*WORK TO BE COMPLETED*.
Repeat the whole listing word for word, skipping pictures.

*THE DATA*.
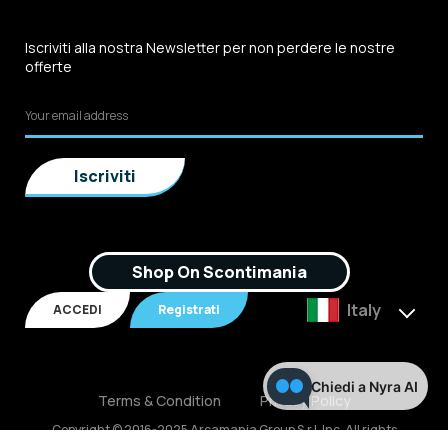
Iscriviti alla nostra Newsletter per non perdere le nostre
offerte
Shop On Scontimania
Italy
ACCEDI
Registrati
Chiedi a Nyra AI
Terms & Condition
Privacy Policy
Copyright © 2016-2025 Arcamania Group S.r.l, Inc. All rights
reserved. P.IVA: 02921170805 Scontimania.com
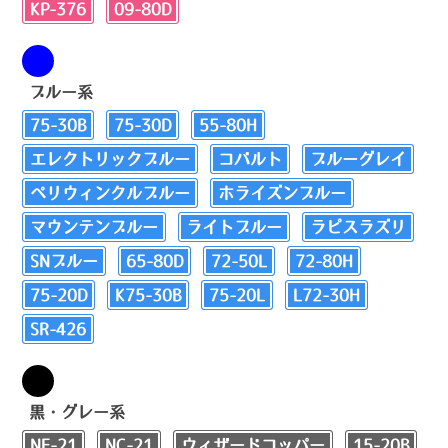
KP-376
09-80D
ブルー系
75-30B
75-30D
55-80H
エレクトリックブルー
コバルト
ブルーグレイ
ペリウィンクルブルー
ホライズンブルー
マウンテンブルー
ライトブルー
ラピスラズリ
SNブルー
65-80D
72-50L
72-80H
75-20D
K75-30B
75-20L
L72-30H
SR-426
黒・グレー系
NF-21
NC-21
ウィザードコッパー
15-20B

*RESULT OF THIS EXERCISE*.
Iscriviti alla nostra Newsletter per non perdere le nostre
offerte
Shop On Scontimania
Italy
ACCEDI
Registrati
Chiedi a Nyra AI
Terms & Condition
Privacy Policy
Copyright © 2016-2025 Arcamania Group S.r.l, Inc. All rights
reserved. P.IVA: 02921170805 Scontimania.com
KP-376
09-80D
ブルー系
75-30B
75-30D
55-80H
エレクトリックブルー
コバルト
ブルーグレイ
ペリウィンクルブルー
ホライズンブルー
マウンテンブルー
ライトブルー
ラピスラズリ
SNブルー
65-80D
72-50L
72-80H
75-20D
K75-30B
75-20L
L72-30H
SR-426
黒・グレー系
NF-21
NC-21
ウィザードコッパー
15-20B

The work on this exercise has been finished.